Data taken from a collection
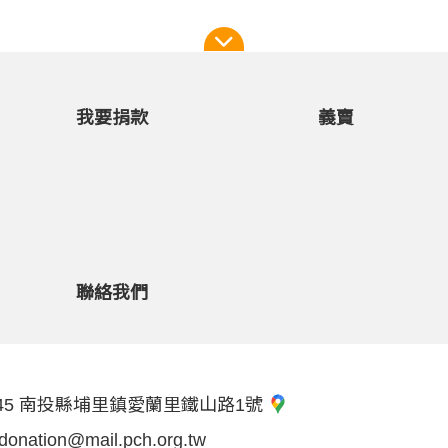
我要捐款
義賣
聯絡我們
45 南投縣埔里鎮愛蘭里鐵山路1號
donation@mail.pch.org.tw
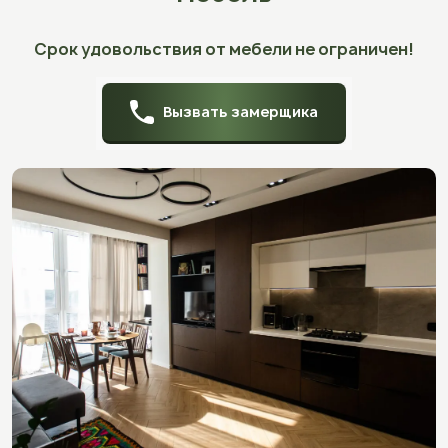
Срок удовольствия от мебели не ограничен!
Вызвать замерщика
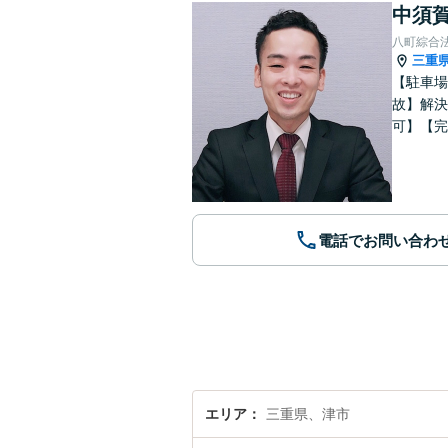
中須賀
八町綜合
三重
【駐車場
故】解決
可】【完
電話でお問い合わ
エリア
三重県、津市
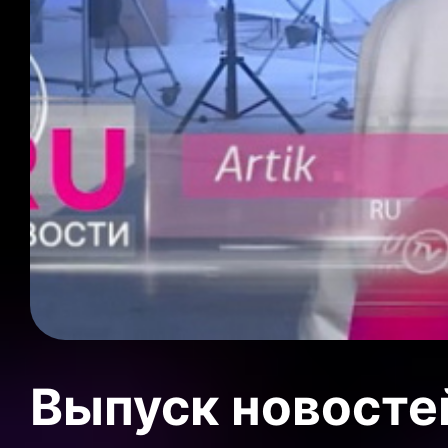
Выпуск новосте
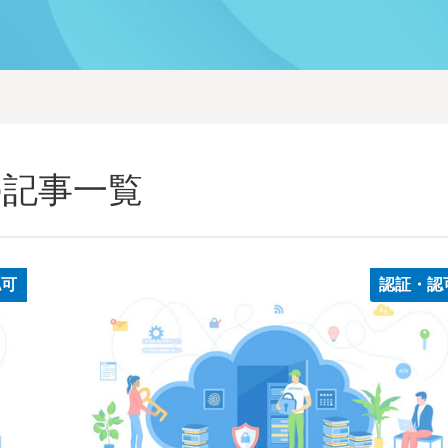
の記事一覧
認可
認証・認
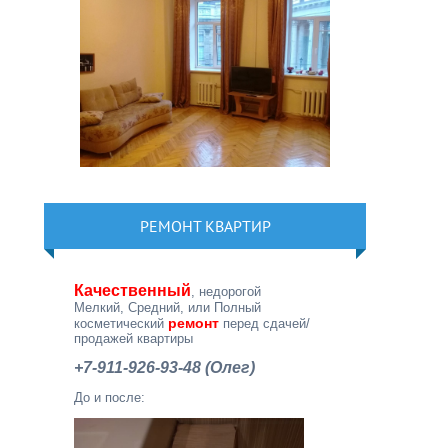
РЕМОНТ КВАРТИР
Качественный
, недорогой
Мелкий, Средний, или Полный
ремонт
косметический
перед сдачей/
продажей квартиры
+7-911-926-93-48 (Олег)
До и после:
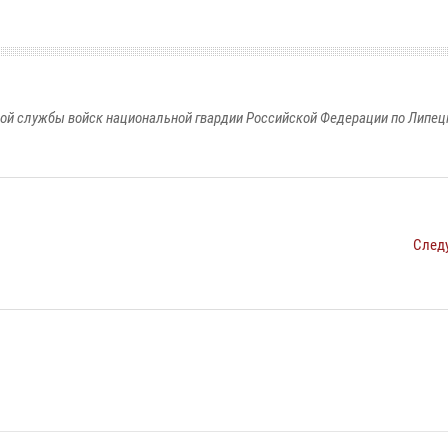
ой службы войск национальной гвардии Российской Федерации по Липец
След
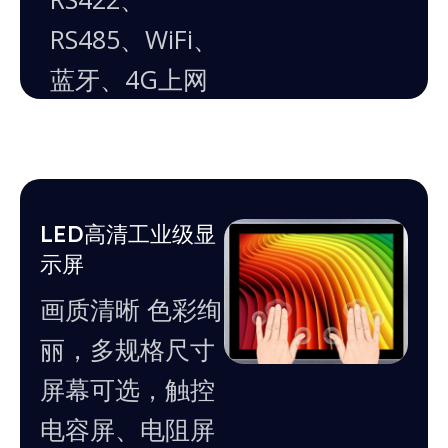
RS485、WiFi、
蓝牙、4G上网
LED高清工业级显
示屏
画质清晰 色彩绚
丽，多规格尺寸
屏幕可选，触控
电容屏、电阻屏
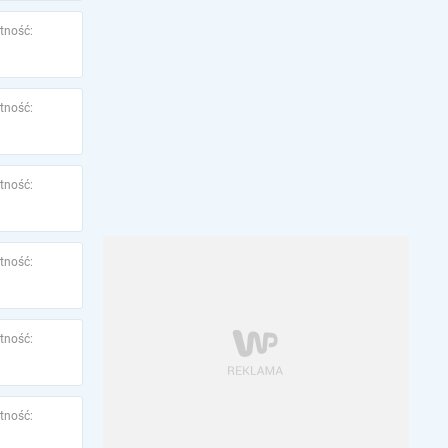
tność:
tność:
tność:
tność:
tność:
tność:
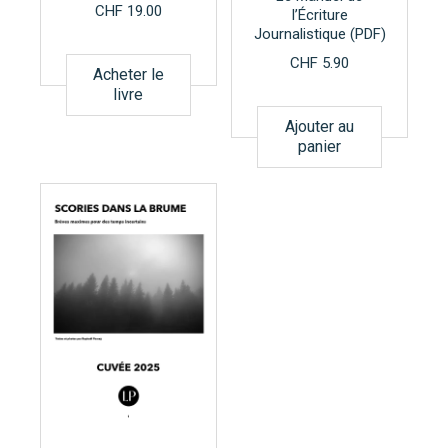
CHF
19.00
l’Écriture
Journalistique (PDF)
CHF
5.90
Acheter le
livre
Ajouter au
panier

- _About this task_
Put every line of text from the rows above into a JSON list of strings, one string per line, with no blank lines. Leave the picture markers out of the answer.

- _Output_
[
  "我要捐款",
  "義賣",
  "聯絡我們",
  "45 南投縣埔里鎮愛蘭里鐵山路1號",
  "donation@mail.pch.org.tw",
  "Срок удовольствия от мебели не ограничен!",
  "Вызвать замерщика",
  "中須賀",
  "八町綜合",
  "三重",
  "【駐車場",
  "故】解決",
  "可】【完",
  "電話でお問い合わ",
  "エリア",
  "三重県、津市",
  "Выпуск новосте",
  "の記事一覧",
  "認可",
  "認証・認",
  "РЕМОНТ КВАРТИР",
  "Качественный",
  ", недорогой",
  "Мелкий, Средний, или Полный",
  "ремонт",
  "косметический",
  "перед сдачей/",
  "продажей квартиры",
  "+7-911-926-93-48 (Олег)",
  "До и после:",
  "ой службы войск национальной гвардии Российской Федерации по Липец",
  "След",
  "RS485、WiFi、",
  "蓝牙、4G上网",
  "LED高清工业级显",
  "示屏",
  "画质清晰 色彩绚",
  "丽，多规格尺寸",
  "屏幕可选，触控",
  "电容屏、电阻屏",
  "tność:",
  "tność:",
  "tność:",
  "tność:",
  "tność:",
  "tność:",
  "CHF",
  "19.00",
  "l’Écriture",
  "Journalistique (PDF)",
  "CHF",
  "5.90",
  "Acheter le",
  "livre",
  "Ajouter au",
  "panier"
]